His room was on the top floor of the Elite Hotel, the kind of place you might check in to to commit suicide: toilet down the hall, a sink in the corner of the room, a view of another building with windows exactly across from the Elite’s windows.
“Musical saw,” said Gabe Macon. He opened a cardboard suitcase that sat at the end of the single bed. First he took out a long item wrapped in a sheet. A violin bow. Then a piece of rosin.
“You hit it with that?” I asked.
“Hit it? What hit?” Gabe said.
“I thought—”
“Look,” he said. The saw he’d hung in the closet with his suits. I’d thought a musical saw would be a percussion instrument. A xylophone, maybe. A marimba. He rosined the bow and sat on a chair on the corner. The saw was just a regular wood saw. He clamped his feet on the end of it and then pulled the bow across the dull side of the blade. You could hardly see the saw, the handle clamped between his feet, the end of the metal snagged in his hand: he was a pile of man with a blade at the heart, a man doing violence to something with an unlikely weapon.
It was the voice of a beautiful toothache. It was the sound of every enchanted harp, flute, princess turned into a tree in every fairy tale ever written.

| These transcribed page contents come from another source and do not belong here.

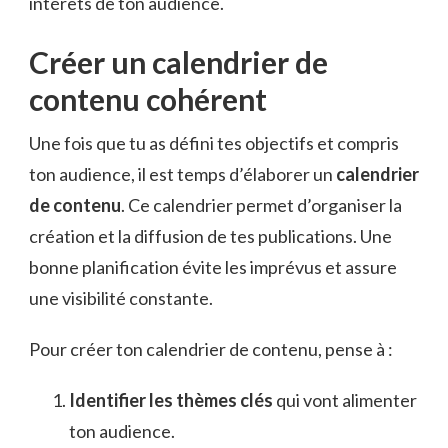
intérêts de ton audience.
Créer un calendrier de
contenu cohérent
Une fois que tu as défini tes objectifs et compris
ton audience, il est temps d’élaborer un
calendrier
de contenu
. Ce calendrier permet d’organiser la
création et la diffusion de tes publications. Une
bonne planification évite les imprévus et assure
une visibilité constante.
Pour créer ton calendrier de contenu, pense à :
Identifier les thèmes clés
qui vont alimenter
ton audience.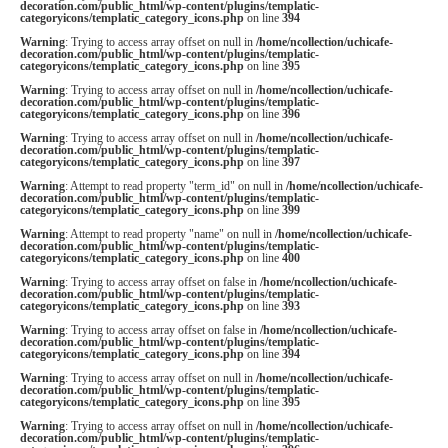
decoration.com/public_html/wp-content/plugins/templatic-
categoryicons/templatic_category_icons.php
on line
394
Warning
: Trying to access array offset on null in
/home/ncollection/uchicafe-
decoration.com/public_html/wp-content/plugins/templatic-
categoryicons/templatic_category_icons.php
on line
395
Warning
: Trying to access array offset on null in
/home/ncollection/uchicafe-
decoration.com/public_html/wp-content/plugins/templatic-
categoryicons/templatic_category_icons.php
on line
396
Warning
: Trying to access array offset on null in
/home/ncollection/uchicafe-
decoration.com/public_html/wp-content/plugins/templatic-
categoryicons/templatic_category_icons.php
on line
397
Warning
: Attempt to read property "term_id" on null in
/home/ncollection/uchicafe-
decoration.com/public_html/wp-content/plugins/templatic-
categoryicons/templatic_category_icons.php
on line
399
Warning
: Attempt to read property "name" on null in
/home/ncollection/uchicafe-
decoration.com/public_html/wp-content/plugins/templatic-
categoryicons/templatic_category_icons.php
on line
400
Warning
: Trying to access array offset on false in
/home/ncollection/uchicafe-
decoration.com/public_html/wp-content/plugins/templatic-
categoryicons/templatic_category_icons.php
on line
393
Warning
: Trying to access array offset on false in
/home/ncollection/uchicafe-
decoration.com/public_html/wp-content/plugins/templatic-
categoryicons/templatic_category_icons.php
on line
394
Warning
: Trying to access array offset on null in
/home/ncollection/uchicafe-
decoration.com/public_html/wp-content/plugins/templatic-
categoryicons/templatic_category_icons.php
on line
395
Warning
: Trying to access array offset on null in
/home/ncollection/uchicafe-
decoration.com/public_html/wp-content/plugins/templatic-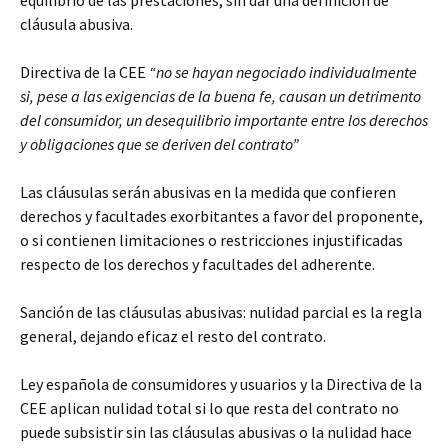
equilibrio de las prestaciones, sin dar una definición de
cláusula abusiva.
Directiva de la CEE
“no se hayan negociado individualmente
si, pese a las exigencias de la buena fe, causan un detrimento
del consumidor, un desequilibrio importante entre los derechos
y obligaciones que se deriven del contrato”
Las cláusulas serán abusivas en la medida que confieren
derechos y facultades exorbitantes a favor del proponente,
o si contienen limitaciones o restricciones injustificadas
respecto de los derechos y facultades del adherente.
Sanción de las cláusulas abusivas: nulidad parcial es la regla
general, dejando eficaz el resto del contrato.
Ley española de consumidores y usuarios y la Directiva de la
CEE aplican nulidad total si lo que resta del contrato no
puede subsistir sin las cláusulas abusivas o la nulidad hace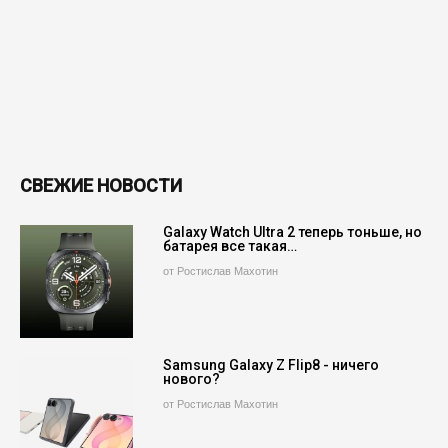
СВЕЖИЕ НОВОСТИ
Galaxy Watch Ultra 2 теперь тоньше, но
батарея все такая…
от Ростислав Махотин
Samsung Galaxy Z Flip8 - ничего
нового?
от Ростислав Махотин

“I sound like that?” I said.
He nodded, kept playing.
I sound like that . It was humiliating, alarming, ugly, exciting. It was like looking at a flattering picture of yourself doing something you wished you hadn’t been photographed doing. That’s me . He was playing “Fly Me to the Moon.”
He finished and looked at me with those Rube-Goldberg eyes. “That’s you,” he said. He flexed the saw back and forth then dropped it to the ground.
I picked it up and tried to see my reflection in the metal. “You don’t take the teeth off?”
“Nope,” he said. “This is my second saw. Here. Give me.” I lifted it by the blade and he caught it through the tawny handle. “First one I bought was too good. Short, expensive. Wouldn’t bend. You need something cheap and with a good length to it. Eight points to an inch, this one. Teeth, I mean.” He flexed it. The metal made that backstage thunder noise I’d imagined when he’d first said I sounded like a saw. “This one, though. It’s right.” He flipped it around and caught it again between his brown shoes and drew the bow against it. He’d turned on just one light by the hotel bed when we’d come into the room. Now it was dark out. I listened to the saw and looked at the sink in the corner. A spider crawled out of it, tapping one leg in front musingly like a blind man with a cane before clambering over the embankment. The saw sighed. Me, too. Then Gabe reached over with the bow and touched my shoulder. I flinched, as though the horsehair had caught a case of sharp off the saw.